*Exercise instructions*. When "field" occurs in a line of the material, copy that line.

*Provided entries*.
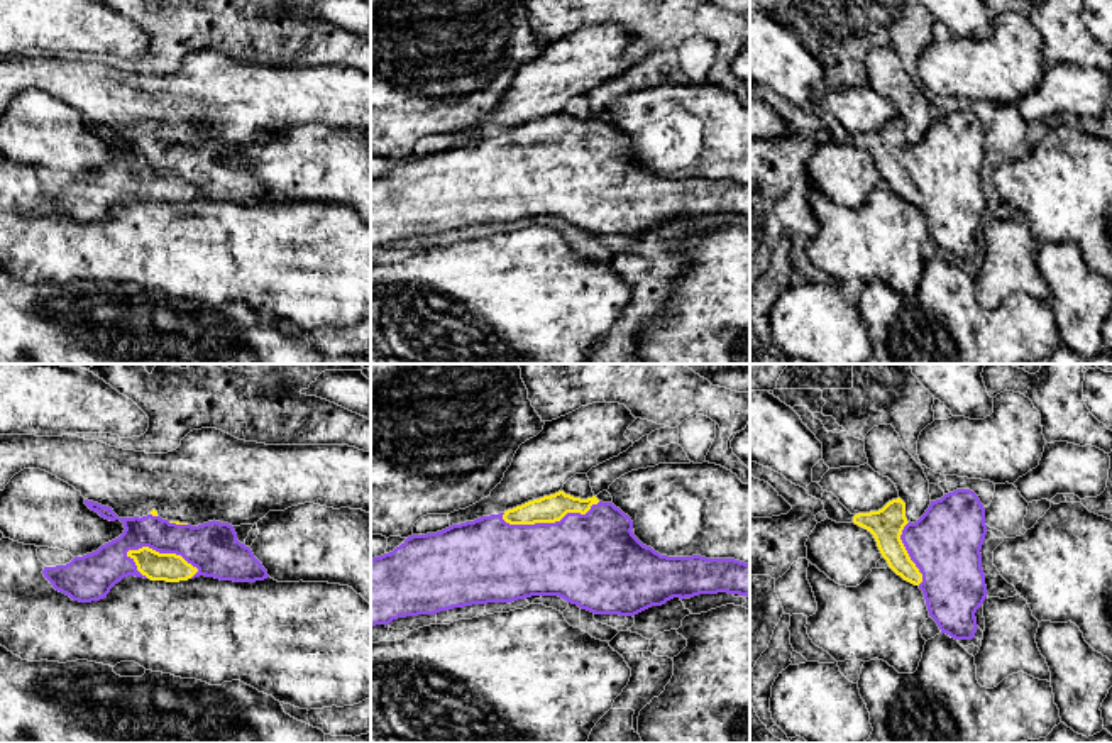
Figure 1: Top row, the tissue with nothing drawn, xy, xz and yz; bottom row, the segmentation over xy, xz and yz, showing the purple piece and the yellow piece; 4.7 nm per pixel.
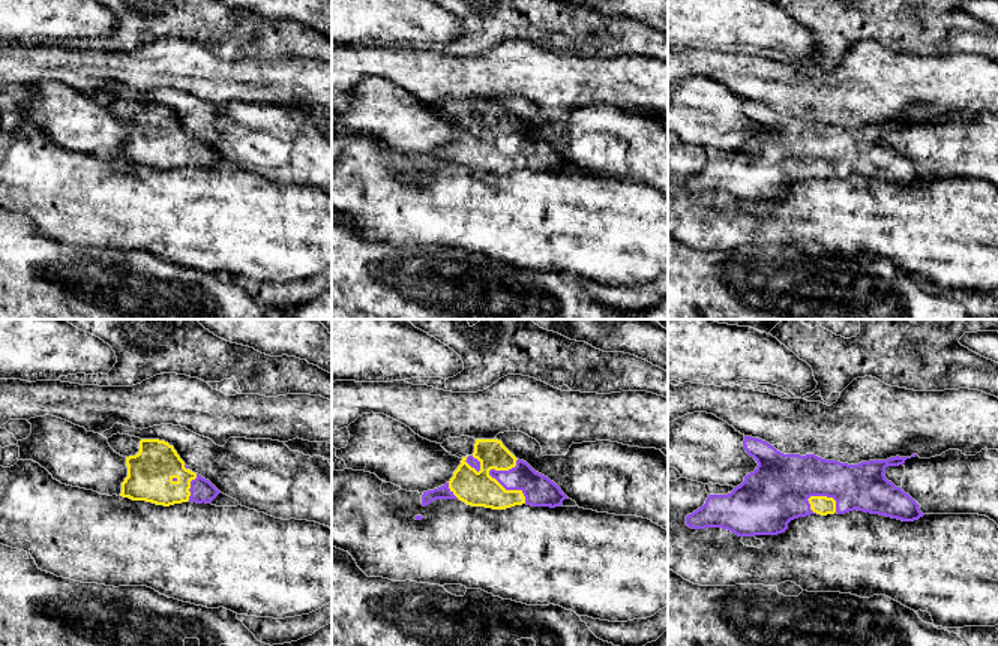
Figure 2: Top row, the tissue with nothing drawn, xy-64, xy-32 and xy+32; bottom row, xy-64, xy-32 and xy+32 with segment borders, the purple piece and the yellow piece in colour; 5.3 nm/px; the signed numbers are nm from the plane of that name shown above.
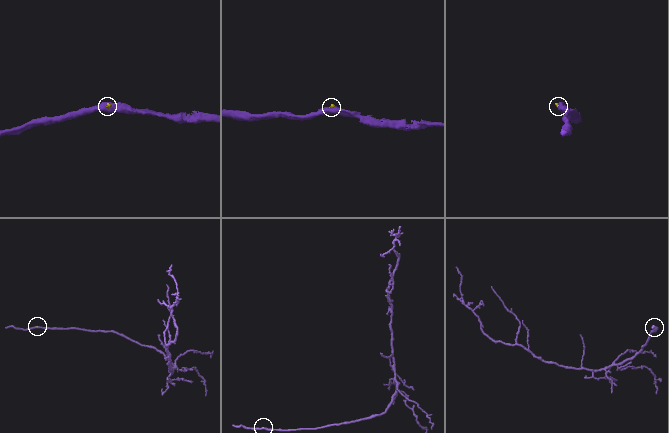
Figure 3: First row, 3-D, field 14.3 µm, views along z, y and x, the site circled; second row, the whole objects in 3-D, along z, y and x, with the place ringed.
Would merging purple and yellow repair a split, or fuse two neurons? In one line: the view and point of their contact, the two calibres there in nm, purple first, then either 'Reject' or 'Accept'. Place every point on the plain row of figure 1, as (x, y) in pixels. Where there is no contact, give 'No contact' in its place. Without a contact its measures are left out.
Touches purple at xy (163, 173). Thickness 240 nm (purple) against 140 nm. Accept

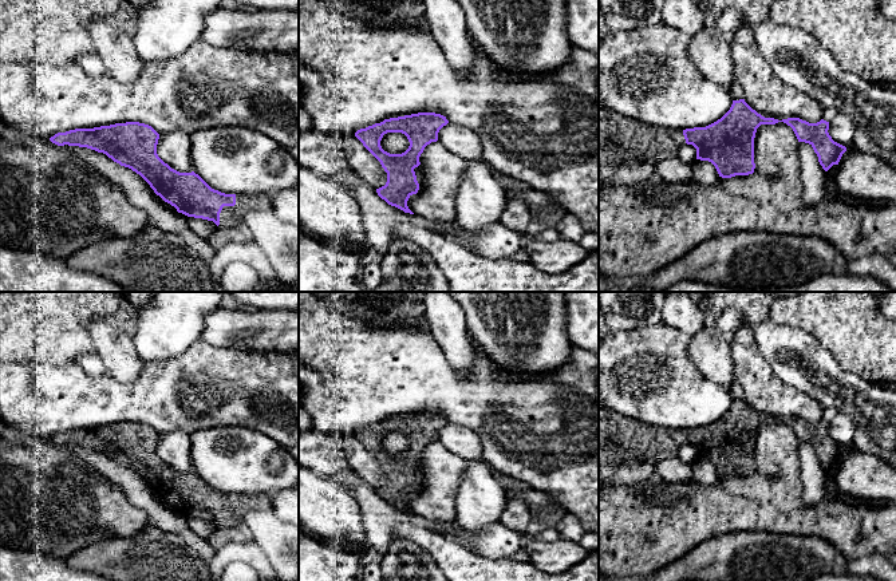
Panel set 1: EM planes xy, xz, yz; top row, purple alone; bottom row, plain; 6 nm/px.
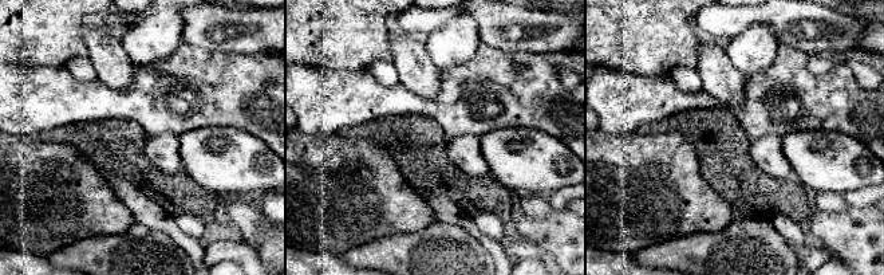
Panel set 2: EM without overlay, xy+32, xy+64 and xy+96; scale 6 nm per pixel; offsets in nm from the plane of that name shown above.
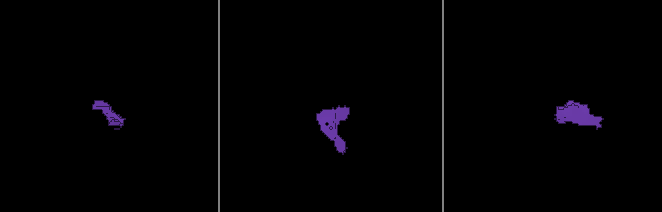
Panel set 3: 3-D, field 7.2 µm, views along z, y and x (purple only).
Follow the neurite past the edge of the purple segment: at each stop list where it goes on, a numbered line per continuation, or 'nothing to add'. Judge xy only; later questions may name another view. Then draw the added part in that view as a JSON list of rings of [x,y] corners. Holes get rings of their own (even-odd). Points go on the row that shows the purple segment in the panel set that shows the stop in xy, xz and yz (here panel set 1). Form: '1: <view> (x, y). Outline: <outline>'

*Answer to this exercise*.
Figure 3: First row, 3-D, field 14.3 µm, views along z, y and x, the site circled; second row, the whole objects in 3-D, along z, y and x, with the place ringed.
Panel set 3: 3-D, field 7.2 µm, views along z, y and x (purple only).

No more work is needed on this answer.